Segment Start: RECORDS FOR THIS EXERCISE

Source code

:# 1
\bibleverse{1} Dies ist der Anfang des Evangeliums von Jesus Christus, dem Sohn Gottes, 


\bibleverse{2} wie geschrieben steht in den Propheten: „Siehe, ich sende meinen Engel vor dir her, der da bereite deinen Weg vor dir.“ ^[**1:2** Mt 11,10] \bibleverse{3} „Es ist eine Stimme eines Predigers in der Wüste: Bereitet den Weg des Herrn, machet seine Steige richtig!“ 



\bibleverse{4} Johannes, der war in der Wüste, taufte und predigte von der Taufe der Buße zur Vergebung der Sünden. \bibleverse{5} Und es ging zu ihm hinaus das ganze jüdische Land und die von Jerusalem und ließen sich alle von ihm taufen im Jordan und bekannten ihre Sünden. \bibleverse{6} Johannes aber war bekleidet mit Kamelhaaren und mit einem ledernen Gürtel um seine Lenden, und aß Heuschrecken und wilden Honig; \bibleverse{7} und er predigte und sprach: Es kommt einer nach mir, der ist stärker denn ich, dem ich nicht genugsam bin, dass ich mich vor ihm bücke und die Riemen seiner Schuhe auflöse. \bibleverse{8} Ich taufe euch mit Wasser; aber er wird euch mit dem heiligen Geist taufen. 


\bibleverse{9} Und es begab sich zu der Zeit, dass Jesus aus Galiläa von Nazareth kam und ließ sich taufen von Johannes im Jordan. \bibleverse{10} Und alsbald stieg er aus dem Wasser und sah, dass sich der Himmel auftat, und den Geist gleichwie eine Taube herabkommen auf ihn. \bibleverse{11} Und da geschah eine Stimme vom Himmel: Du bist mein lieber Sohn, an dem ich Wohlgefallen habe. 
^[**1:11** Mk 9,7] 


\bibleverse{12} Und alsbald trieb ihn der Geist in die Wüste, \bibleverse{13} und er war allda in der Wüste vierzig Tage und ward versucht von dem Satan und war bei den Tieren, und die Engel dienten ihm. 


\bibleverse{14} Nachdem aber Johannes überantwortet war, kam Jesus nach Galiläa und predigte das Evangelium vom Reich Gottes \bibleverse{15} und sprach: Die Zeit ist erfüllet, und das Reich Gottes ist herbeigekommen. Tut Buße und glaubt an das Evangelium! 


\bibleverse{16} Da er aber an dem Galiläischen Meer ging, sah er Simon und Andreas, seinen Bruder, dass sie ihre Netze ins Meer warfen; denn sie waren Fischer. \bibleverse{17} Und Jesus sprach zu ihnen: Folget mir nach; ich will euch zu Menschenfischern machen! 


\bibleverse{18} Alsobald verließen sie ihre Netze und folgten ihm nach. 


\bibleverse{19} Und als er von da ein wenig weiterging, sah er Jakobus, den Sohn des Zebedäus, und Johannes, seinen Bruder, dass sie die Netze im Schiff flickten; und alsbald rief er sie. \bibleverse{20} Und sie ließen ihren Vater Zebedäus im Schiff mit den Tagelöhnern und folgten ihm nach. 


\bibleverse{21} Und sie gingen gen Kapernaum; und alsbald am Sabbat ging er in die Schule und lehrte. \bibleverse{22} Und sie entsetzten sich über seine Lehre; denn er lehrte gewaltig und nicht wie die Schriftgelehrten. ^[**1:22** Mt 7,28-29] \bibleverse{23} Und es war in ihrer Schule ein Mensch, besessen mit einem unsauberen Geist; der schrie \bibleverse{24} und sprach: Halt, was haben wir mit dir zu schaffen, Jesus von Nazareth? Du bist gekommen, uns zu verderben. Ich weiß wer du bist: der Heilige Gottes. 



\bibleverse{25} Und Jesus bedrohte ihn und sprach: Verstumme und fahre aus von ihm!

Segment End: RECORDS FOR THIS EXERCISE

EXERCISE REQUIREMENTS:
Copy out every line of the listing above, character for character, with nothing changed.

TASK SOLUTION:
Source code

:# 1
\bibleverse{1} Dies ist der Anfang des Evangeliums von Jesus Christus, dem Sohn Gottes, 


\bibleverse{2} wie geschrieben steht in den Propheten: „Siehe, ich sende meinen Engel vor dir her, der da bereite deinen Weg vor dir.“ ^[**1:2** Mt 11,10] \bibleverse{3} „Es ist eine Stimme eines Predigers in der Wüste: Bereitet den Weg des Herrn, machet seine Steige richtig!“ 



\bibleverse{4} Johannes, der war in der Wüste, taufte und predigte von der Taufe der Buße zur Vergebung der Sünden. \bibleverse{5} Und es ging zu ihm hinaus das ganze jüdische Land und die von Jerusalem und ließen sich alle von ihm taufen im Jordan und bekannten ihre Sünden. \bibleverse{6} Johannes aber war bekleidet mit Kamelhaaren und mit einem ledernen Gürtel um seine Lenden, und aß Heuschrecken und wilden Honig; \bibleverse{7} und er predigte und sprach: Es kommt einer nach mir, der ist stärker denn ich, dem ich nicht genugsam bin, dass ich mich vor ihm bücke und die Riemen seiner Schuhe auflöse. \bibleverse{8} Ich taufe euch mit Wasser; aber er wird euch mit dem heiligen Geist taufen. 


\bibleverse{9} Und es begab sich zu der Zeit, dass Jesus aus Galiläa von Nazareth kam und ließ sich taufen von Johannes im Jordan. \bibleverse{10} Und alsbald stieg er aus dem Wasser und sah, dass sich der Himmel auftat, und den Geist gleichwie eine Taube herabkommen auf ihn. \bibleverse{11} Und da geschah eine Stimme vom Himmel: Du bist mein lieber Sohn, an dem ich Wohlgefallen habe. 
^[**1:11** Mk 9,7] 


\bibleverse{12} Und alsbald trieb ihn der Geist in die Wüste, \bibleverse{13} und er war allda in der Wüste vierzig Tage und ward versucht von dem Satan und war bei den Tieren, und die Engel dienten ihm. 


\bibleverse{14} Nachdem aber Johannes überantwortet war, kam Jesus nach Galiläa und predigte das Evangelium vom Reich Gottes \bibleverse{15} und sprach: Die Zeit ist erfüllet, und das Reich Gottes ist herbeigekommen. Tut Buße und glaubt an das Evangelium! 


\bibleverse{16} Da er aber an dem Galiläischen Meer ging, sah er Simon und Andreas, seinen Bruder, dass sie ihre Netze ins Meer warfen; denn sie waren Fischer. \bibleverse{17} Und Jesus sprach zu ihnen: Folget mir nach; ich will euch zu Menschenfischern machen! 


\bibleverse{18} Alsobald verließen sie ihre Netze und folgten ihm nach. 


\bibleverse{19} Und als er von da ein wenig weiterging, sah er Jakobus, den Sohn des Zebedäus, und Johannes, seinen Bruder, dass sie die Netze im Schiff flickten; und alsbald rief er sie. \bibleverse{20} Und sie ließen ihren Vater Zebedäus im Schiff mit den Tagelöhnern und folgten ihm nach. 


\bibleverse{21} Und sie gingen gen Kapernaum; und alsbald am Sabbat ging er in die Schule und lehrte. \bibleverse{22} Und sie entsetzten sich über seine Lehre; denn er lehrte gewaltig und nicht wie die Schriftgelehrten. ^[**1:22** Mt 7,28-29] \bibleverse{23} Und es war in ihrer Schule ein Mensch, besessen mit einem unsauberen Geist; der schrie \bibleverse{24} und sprach: Halt, was haben wir mit dir zu schaffen, Jesus von Nazareth? Du bist gekommen, uns zu verderben. Ich weiß wer du bist: der Heilige Gottes. 



\bibleverse{25} Und Jesus bedrohte ihn und sprach: Verstumme und fahre aus von ihm!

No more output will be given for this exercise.